· by Aldrin Montana
This paper seems to define "anti-entropy" as an approach for eventually propagating information amongst nodes.
This paper defines and details "session guarantees" which can be summarized as safety properties that are achieved by requirements between pairs of read and write operations: Read after Read (RaR), Read after Write (RaW), Write after Write (WaW), Write after Read (WaR).
I think this is overall a very good paper. It builds on previous work–session guarantees, anti-entropy–in distinct, useful ways to build a system, Bayou. The design and work that went into Bayou seems large enough to warrant many papers, and so I like that this paper has a good scope within which everything is explained well and provides good insights into the design and implementation of an eventually consistent system.
This system does not explicitly support transactions, but seems to enable applications to define their own transaction-like context in a flexible manner that begs further insight into the time delays between dependency checks, conflict checks, and communicated updates.
The sessions guarantees provided by the system are at a similar level of abstraction as the mechanisms provided for applications to specify dependency checks and conflict-merge logic. Having consistency guarantees that consider all orderings of read and write pairs makes it easier to think of application operations in imperative or procedural semantics (“If I see this, then I should do X; otherwise, Y”). There is no impedance mismatch between the features of the system and the development model provided by the system.
The data store view model seems fairly simple yet powerful to me: the write log tracks stable writes with a tail of tentative writes, and there are 2 bits for each record that specifies wether it’s tentative or stable and stable write history can eventually be represented by a simple “omission” vector. I think this approach makes good use traditional database systems, write-ahead logging, and an undo log for providing an intuitive, robust relational persistence model.
While I like the presentation of dependency checks and merge procedures at a high level, they seem to make the system weaker in ways that can be particularly difficult to accommodate by application developers.
As a practitioner, it is not clear what semantics are provided for atomicity, and how to handle the nuances when a conflict occurs (as with the bank example and simply requiring that at least $100 be in the account).

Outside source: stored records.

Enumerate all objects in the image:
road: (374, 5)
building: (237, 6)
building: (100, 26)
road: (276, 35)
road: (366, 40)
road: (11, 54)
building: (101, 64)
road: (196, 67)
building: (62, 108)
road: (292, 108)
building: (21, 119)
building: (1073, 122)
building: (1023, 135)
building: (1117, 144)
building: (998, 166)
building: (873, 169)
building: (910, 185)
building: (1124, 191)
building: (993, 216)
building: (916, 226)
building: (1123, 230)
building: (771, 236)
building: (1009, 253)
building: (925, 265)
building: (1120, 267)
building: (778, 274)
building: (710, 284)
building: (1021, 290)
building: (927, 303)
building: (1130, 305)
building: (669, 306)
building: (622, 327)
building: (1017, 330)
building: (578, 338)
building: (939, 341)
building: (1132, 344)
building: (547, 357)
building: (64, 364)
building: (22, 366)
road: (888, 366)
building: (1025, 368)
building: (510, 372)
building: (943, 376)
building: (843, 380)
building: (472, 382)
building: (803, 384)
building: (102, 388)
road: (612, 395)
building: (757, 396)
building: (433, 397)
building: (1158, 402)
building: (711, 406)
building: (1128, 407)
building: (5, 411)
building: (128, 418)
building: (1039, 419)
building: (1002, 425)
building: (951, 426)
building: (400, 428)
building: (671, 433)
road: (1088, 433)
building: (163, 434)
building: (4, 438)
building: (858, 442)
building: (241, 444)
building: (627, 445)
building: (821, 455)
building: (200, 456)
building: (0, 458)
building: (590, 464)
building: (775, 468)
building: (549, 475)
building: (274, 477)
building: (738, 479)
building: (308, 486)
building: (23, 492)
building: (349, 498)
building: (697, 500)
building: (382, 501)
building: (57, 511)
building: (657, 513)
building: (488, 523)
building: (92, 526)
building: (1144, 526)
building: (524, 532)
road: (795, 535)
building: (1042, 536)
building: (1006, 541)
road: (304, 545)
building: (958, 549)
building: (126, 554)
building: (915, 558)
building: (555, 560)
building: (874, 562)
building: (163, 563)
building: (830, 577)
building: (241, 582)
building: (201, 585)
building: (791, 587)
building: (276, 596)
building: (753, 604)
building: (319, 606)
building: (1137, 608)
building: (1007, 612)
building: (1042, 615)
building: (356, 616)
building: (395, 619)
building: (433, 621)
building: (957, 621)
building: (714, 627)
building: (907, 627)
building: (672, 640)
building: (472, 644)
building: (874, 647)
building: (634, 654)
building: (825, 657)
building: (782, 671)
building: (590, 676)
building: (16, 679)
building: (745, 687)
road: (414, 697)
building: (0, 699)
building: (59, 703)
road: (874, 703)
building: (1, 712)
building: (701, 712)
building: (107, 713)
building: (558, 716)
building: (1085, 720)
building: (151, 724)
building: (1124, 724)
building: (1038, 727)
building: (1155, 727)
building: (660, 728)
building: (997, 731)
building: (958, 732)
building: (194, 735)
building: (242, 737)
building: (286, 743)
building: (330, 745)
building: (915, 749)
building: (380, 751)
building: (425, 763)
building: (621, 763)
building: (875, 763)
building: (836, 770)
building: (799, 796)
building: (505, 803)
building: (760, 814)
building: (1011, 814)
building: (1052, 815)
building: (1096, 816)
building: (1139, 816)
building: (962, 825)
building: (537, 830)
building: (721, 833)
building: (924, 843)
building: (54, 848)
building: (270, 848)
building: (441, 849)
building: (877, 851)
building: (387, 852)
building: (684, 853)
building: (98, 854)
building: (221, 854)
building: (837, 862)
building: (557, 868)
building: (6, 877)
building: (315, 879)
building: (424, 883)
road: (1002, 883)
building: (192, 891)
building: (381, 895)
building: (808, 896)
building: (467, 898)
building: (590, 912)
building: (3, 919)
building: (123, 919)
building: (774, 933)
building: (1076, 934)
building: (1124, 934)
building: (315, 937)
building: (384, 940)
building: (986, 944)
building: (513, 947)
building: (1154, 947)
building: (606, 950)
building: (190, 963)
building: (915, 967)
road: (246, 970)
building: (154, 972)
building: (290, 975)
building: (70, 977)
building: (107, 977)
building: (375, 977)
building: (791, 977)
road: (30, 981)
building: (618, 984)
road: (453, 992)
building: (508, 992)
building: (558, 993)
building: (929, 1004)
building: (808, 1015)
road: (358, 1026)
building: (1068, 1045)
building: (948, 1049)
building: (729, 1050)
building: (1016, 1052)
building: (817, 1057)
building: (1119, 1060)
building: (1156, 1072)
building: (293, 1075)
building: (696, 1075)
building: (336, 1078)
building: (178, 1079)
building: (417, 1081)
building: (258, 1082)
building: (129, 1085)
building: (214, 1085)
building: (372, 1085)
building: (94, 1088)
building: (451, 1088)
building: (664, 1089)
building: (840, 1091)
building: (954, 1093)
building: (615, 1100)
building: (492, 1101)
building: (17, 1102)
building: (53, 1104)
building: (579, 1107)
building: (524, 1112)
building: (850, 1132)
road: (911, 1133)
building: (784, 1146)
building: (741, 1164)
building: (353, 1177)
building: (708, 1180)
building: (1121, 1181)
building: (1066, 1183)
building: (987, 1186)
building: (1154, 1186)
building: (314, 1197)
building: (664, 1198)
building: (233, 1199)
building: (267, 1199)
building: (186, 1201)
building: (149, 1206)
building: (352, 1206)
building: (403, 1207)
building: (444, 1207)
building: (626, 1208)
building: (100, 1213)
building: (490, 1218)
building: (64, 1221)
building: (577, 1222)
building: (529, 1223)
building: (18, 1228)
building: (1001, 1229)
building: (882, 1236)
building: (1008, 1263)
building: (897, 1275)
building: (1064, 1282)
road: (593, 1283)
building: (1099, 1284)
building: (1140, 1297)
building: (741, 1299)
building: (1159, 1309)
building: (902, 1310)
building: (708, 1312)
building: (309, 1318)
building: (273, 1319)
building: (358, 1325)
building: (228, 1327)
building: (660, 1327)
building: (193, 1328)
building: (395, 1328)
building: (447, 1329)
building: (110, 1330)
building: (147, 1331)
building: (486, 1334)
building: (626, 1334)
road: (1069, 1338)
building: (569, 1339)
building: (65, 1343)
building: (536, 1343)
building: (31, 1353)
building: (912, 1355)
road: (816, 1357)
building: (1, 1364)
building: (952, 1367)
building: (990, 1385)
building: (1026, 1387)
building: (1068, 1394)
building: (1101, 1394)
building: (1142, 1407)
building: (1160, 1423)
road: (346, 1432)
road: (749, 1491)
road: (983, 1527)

Should the system block until the writes are resolved via the write log before notifying clients of the operation status?
This approach certainly allows a lot of flexibility, but at the cost of complexity and extra burden on applications. This may certainly be a reasonable approach, but it can be incredibly difficult and inefficient to require that applications identify conflicts and write conflict-management code. The downside here being that because no mechanisms are provided by the system to assist application developers, it can lead to a system that is difficult to build on top of and brittle applications.
There seem to be some weaknesses in allowing arbitrary merge procedures and dependency checks, particularly in ensuring a responsive, helpful system. It can be difficult to ensure that write operations are performant, and the semantics for dependency checks and merge procedures don’t allow the system to make intelligent decisions to help applications or application developers.
If one server, s, applies an update w, which is communicated (via anti-entropy) to s’ (from which s receives w’): Is it possible for both s(w’) and s’(w) to fail their respective dependency checks such that the result of their conflict-merge operations are mutually inconsistent with each other? In my mind, it seems the type of scenario that could easily come up in a high traffic, real-time system that allows edits or deletes–such as facebook or twitter. I can’t think of an exact example, but perhaps 2 independent comments to a post that need to resolve with each other, and the owner of a post deleting the post? The point of my question being: Does the combination of session guarantees and the use of dependency checks, etc. for eventual conflict resolution necessarily have a cap on the type of applications it can support?
What happens if a dependency check or conflict merge takes a long time? Are other updates held up, or is an OCC-like approach taken where they’re allowed to run but are simply failed and the application needs to try again?
Would it be beneficial to explore analysis of merge procedures so that Bayou could determine ordering for some write operations? For instance, merge procedures that always produce a new record (instead of selecting a winner or merging in place) can always commute.